**INSTRUCTIONS FOR THE TASK**
Everything from the line containing "List each element's" to the end of the listing is to be set down exactly, both ends included, and nothing before it.

------ DATASET ------

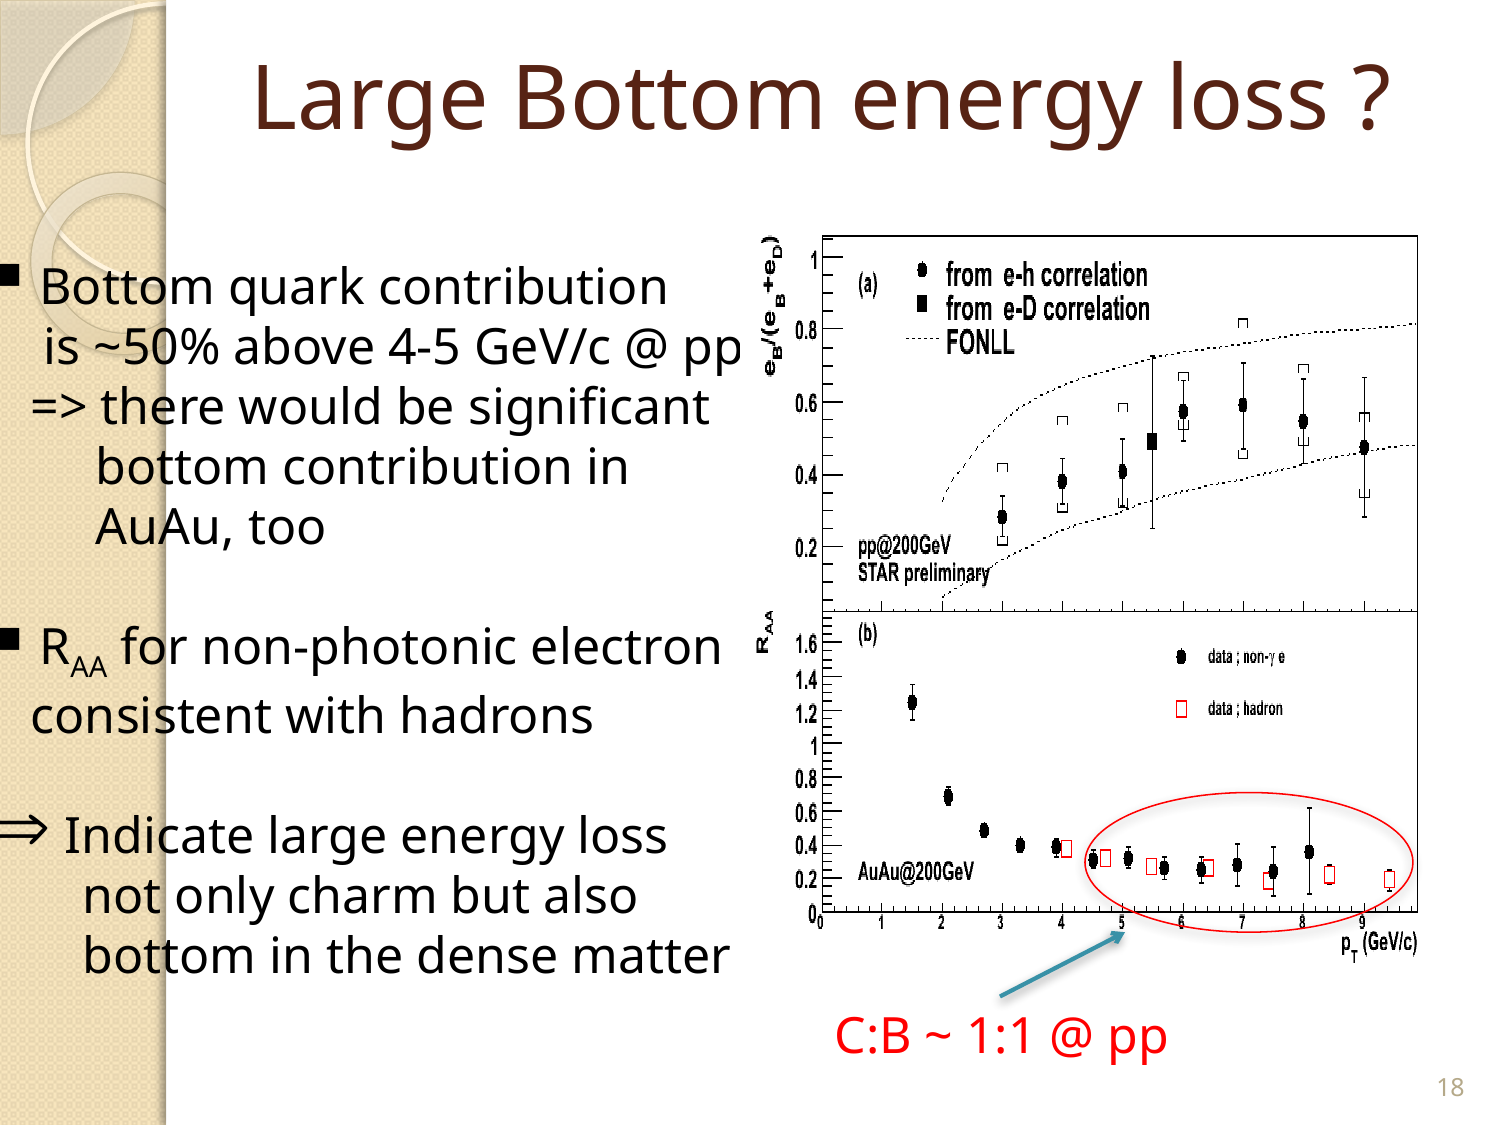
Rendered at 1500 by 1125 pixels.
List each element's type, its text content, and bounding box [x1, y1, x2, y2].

title Large Bottom energy loss ? [235, 0, 1466, 187]
picture [740, 187, 1500, 975]
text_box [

------

**WRITTEN REPLY**
List each element's type, its text content, and bounding box [x1, y1, x2, y2].

title Large Bottom energy loss ? [235, 0, 1466, 187]
picture [740, 187, 1500, 975]
text_box [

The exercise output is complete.